#### Travail à faire
a – Indiquez si chaque énoncé concorde avec l'extrait sur le suicide des aînés présenté plus bas, par oui ou par non, en citant mot pour mot le passage qui tranche. (i) Le document produit par l'AQPS compte 60 pages. (ii) Ce document fournit des données ventilées par région. (iii) Le suicide touche davantage les femmes âgées que les hommes âgés.
b – Dans l'extrait sur le suicide des aînés, reprenez le passage qui commence par « Malgré leurs habiletés, le » et se poursuit jusqu'à « enchaîne Claudie Lessard. » inclusivement, en changeant « famille » pour « parenté ».

#### Extrait du document
%%

Si ces chiffrent parlent d’eux-mêmes, ils peuvent également s’avérer être incomplets. Le Bureau du coroner enquête lorsqu’un décès est survenu dans des circonstances violentes (accident, suicide, homicide) ou lorsque la cause du décès et/ou encore l’identité du défunt sont inconnues. Le suicide d’une personne âgée peut-il passer pour un «simple» décès? La réponse est oui. «Il peut y avoir des zones grises dans les conclusions. Quand le coroner a un doute, il va loin dans les nuances pour poser un bon diagnostic. On a la chance au Québec d’avoir de bons coroners», explique Mme Lessard.
Malgré leurs habiletés, le pouvoir des coroners peut être limité. «Si une personne a arrêté son traitement médicamenteux, il est facile pour la famille, dans la honte, de garder cette information [ce qui va avoir une incidence sur la conclusion du coroner]. Quand c’est un ado de 15 ans en bonne santé versus un aîné malade qui décède dans son sommeil, c’est beaucoup plus facile de laisser passer le suicide d’un aîné», enchaîne Claudie Lessard.
15 000 idées suicidaires
La question du suicide chez les aînés est travaillée par le CPS de la Haute-Yamaska depuis environ cinq ans, et est aussi une priorité à l’échelle provinciale. En 2014, l’Association québécoise de prévention du suicide (AQPS) a produit un document de 60 pages sur la prévention du suicide des aînés au Québec. Dans ce rapport portant sur cet épineux sujet, on dénombre annuellement 140 décès associés au suicide chez les aînés de 65 ans et plus. Chaque année, «au moins 15 000 aînés québécois auraient des idées suicidaires sérieuses et quelque 1 200 d’entre eux feraient une tentative de suicide», lit-on dans l’écrit. Le suicide touche près de quatre fois plus d’hommes âgés que de femmes. Il n’y a malheureusement pas de données ventilées par région.
«On a maintenant un meilleur profil des aînés et on base nos actions à partir de ce document», note Claudie Lessard. «Une des choses dites dans ce rapport, c’est que du moment où l’aîné devient vulnérable, il est difficile à rejoindre parce qu’il est isolé», ajoute Mme Lessard.

%%

#### Données à analyser
%%

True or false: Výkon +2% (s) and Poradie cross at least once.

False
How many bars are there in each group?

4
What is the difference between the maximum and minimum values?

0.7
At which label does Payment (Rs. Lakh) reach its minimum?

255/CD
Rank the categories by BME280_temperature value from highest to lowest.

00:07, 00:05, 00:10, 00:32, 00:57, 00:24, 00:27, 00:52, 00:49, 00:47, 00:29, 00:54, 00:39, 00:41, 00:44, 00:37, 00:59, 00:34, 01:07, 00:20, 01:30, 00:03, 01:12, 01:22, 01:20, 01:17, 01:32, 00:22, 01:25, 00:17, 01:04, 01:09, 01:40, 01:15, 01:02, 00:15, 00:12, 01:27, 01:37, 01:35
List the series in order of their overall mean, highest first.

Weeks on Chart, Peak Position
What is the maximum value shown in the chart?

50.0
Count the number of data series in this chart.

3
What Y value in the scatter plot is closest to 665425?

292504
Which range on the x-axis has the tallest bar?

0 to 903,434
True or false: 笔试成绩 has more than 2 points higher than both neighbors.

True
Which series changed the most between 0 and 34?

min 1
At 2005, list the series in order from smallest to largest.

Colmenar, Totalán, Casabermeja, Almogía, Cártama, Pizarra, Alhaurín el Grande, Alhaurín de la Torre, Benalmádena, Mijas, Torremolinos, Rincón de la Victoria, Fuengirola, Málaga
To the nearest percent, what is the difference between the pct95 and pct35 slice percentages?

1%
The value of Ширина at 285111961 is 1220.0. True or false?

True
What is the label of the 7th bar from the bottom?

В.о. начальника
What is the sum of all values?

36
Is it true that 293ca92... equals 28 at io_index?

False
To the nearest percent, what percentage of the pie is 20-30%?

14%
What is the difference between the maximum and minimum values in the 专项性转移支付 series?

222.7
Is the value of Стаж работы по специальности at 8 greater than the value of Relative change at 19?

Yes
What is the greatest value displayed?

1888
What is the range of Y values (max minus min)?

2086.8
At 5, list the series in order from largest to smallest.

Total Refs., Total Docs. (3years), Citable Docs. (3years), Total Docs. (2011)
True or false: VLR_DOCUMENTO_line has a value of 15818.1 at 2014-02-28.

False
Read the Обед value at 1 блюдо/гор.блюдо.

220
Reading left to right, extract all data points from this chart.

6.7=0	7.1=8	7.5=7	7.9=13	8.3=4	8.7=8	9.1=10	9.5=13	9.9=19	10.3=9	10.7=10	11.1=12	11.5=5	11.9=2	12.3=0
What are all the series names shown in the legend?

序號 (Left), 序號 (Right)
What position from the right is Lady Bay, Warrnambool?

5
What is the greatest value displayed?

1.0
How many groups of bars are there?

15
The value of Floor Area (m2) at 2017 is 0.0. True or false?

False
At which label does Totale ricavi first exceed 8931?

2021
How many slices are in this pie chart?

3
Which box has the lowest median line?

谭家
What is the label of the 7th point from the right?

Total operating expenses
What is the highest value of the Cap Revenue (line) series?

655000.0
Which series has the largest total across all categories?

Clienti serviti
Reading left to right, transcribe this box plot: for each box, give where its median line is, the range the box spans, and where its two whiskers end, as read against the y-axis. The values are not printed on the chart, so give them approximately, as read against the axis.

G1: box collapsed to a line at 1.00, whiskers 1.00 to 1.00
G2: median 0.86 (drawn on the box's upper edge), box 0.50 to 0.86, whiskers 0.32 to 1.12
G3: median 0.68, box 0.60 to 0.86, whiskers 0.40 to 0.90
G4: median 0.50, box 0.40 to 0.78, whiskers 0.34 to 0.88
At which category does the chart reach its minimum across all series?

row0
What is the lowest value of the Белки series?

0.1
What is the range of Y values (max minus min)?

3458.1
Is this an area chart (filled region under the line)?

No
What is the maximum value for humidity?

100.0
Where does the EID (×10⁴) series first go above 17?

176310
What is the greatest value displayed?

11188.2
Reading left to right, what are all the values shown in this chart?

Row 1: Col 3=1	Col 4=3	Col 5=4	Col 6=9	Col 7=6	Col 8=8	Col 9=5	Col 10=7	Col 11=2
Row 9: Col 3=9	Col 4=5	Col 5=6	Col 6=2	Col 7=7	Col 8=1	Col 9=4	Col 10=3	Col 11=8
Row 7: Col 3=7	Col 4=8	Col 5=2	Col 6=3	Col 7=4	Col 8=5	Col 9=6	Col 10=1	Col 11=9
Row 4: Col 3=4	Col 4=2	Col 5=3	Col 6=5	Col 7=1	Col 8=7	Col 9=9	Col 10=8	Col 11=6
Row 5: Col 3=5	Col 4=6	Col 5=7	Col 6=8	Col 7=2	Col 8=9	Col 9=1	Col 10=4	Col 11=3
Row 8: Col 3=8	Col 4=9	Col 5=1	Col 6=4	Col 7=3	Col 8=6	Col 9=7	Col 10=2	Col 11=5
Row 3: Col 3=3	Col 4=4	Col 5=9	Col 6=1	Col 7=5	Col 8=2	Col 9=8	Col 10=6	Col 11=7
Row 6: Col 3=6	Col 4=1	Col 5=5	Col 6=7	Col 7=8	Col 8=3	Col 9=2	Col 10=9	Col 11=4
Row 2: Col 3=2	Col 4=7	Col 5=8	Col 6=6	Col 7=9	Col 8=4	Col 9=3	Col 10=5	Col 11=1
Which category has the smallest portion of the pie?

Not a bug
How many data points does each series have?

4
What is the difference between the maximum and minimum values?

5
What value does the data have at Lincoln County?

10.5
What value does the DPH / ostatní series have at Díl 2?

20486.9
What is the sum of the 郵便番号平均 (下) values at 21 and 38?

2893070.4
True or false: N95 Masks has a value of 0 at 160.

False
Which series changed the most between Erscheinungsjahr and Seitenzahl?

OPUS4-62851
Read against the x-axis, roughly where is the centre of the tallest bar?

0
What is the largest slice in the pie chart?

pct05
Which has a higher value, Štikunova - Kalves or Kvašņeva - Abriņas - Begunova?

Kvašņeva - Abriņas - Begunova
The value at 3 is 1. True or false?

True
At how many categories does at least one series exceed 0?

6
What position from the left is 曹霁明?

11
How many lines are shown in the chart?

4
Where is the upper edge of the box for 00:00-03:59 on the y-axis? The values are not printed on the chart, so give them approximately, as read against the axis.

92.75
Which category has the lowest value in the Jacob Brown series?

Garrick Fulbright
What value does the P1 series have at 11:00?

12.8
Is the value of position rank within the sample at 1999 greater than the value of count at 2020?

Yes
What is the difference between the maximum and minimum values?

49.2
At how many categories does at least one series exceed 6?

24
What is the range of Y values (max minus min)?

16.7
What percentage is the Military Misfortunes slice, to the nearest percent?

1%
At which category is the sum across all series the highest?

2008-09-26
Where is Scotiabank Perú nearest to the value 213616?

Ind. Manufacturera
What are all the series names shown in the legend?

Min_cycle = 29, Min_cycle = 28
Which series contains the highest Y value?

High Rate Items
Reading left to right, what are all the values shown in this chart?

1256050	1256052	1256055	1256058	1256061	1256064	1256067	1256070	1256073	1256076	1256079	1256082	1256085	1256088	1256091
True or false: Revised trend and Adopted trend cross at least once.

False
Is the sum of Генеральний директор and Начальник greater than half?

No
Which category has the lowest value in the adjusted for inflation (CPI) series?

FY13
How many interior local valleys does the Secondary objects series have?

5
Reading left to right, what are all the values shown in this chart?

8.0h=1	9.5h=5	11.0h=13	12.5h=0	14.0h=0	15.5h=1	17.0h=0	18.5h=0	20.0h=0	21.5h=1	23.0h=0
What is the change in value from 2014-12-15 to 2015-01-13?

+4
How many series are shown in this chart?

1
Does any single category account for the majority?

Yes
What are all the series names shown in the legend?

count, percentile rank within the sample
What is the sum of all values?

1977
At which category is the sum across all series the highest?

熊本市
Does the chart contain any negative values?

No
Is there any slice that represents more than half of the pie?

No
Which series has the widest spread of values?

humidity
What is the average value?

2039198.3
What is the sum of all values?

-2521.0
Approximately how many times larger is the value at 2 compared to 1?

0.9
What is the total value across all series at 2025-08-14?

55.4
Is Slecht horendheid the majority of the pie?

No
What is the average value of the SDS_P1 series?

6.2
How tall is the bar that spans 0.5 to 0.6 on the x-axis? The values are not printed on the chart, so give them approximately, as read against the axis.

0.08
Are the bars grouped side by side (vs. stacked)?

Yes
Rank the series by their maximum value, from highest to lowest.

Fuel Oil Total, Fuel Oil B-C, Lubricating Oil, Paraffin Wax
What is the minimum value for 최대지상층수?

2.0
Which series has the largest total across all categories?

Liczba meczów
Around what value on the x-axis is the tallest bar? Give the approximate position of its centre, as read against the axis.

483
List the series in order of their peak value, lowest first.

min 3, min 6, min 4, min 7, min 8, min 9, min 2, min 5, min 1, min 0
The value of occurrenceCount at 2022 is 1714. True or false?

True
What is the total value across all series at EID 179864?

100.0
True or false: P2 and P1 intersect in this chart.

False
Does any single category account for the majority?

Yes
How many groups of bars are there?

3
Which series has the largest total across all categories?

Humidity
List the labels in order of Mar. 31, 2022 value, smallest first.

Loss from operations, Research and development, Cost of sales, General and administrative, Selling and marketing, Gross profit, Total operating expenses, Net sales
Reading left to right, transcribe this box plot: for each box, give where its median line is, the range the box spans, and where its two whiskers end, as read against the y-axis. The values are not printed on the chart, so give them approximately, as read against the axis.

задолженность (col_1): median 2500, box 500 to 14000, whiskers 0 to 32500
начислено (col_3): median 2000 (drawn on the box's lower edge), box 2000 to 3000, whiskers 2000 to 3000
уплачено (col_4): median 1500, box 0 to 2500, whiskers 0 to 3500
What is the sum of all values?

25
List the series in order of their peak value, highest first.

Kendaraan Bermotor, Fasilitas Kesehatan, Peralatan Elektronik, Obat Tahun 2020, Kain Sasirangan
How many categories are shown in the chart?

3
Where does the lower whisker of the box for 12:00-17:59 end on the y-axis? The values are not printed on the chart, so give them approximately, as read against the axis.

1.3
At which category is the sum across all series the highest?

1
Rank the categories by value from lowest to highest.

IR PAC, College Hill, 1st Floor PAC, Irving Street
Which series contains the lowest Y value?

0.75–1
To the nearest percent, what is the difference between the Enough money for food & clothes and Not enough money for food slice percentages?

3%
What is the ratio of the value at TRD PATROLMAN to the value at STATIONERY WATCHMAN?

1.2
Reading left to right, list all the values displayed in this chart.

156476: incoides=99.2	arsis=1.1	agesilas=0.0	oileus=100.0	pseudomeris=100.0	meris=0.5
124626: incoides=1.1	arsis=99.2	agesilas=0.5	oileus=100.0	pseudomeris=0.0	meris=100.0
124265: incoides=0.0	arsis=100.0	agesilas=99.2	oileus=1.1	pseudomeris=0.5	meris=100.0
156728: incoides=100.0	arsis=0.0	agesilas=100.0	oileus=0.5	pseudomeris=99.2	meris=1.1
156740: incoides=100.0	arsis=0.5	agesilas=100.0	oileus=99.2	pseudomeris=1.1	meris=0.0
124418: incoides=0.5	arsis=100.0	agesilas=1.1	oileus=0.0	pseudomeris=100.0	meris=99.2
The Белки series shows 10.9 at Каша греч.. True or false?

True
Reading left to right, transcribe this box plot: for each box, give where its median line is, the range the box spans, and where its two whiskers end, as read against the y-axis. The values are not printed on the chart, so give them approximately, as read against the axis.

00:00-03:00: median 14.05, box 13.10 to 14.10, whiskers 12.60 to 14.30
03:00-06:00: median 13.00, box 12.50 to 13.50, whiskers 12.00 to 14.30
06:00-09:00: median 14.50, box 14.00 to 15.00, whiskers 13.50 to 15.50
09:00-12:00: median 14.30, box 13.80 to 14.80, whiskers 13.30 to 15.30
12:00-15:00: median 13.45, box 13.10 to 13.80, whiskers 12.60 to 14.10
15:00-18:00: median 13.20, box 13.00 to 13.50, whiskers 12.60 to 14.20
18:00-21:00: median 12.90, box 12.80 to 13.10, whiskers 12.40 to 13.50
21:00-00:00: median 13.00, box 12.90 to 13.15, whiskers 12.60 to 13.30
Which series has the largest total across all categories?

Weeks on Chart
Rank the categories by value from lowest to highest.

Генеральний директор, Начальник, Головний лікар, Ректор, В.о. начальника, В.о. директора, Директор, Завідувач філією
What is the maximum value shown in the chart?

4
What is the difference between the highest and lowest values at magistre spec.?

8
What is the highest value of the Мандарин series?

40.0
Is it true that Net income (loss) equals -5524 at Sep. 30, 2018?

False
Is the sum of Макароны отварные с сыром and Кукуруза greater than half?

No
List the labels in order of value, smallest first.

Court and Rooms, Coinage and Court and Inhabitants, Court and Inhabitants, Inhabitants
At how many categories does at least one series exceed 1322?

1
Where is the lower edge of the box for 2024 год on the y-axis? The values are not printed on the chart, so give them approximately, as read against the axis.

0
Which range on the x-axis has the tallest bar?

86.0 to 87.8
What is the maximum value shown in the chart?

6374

%%

#### Résultats des tâches
a –
(i) Oui : « a produit un document de 60 pages sur la prévention du suicide des aînés au Québec ».
(ii) Non : « Il n’y a malheureusement pas de données ventilées par région. »
(iii) Non : « Le suicide touche près de quatre fois plus d’hommes âgés que de femmes. »

b –
Malgré leurs habiletés, le pouvoir des coroners peut être limité. «Si une personne a arrêté son traitement médicamenteux, il est facile pour la parenté, dans la honte, de garder cette information [ce qui va avoir une incidence sur la conclusion du coroner]. Quand c’est un ado de 15 ans en bonne santé versus un aîné malade qui décède dans son sommeil, c’est beaucoup plus facile de laisser passer le suicide d’un aîné», enchaîne Claudie Lessard.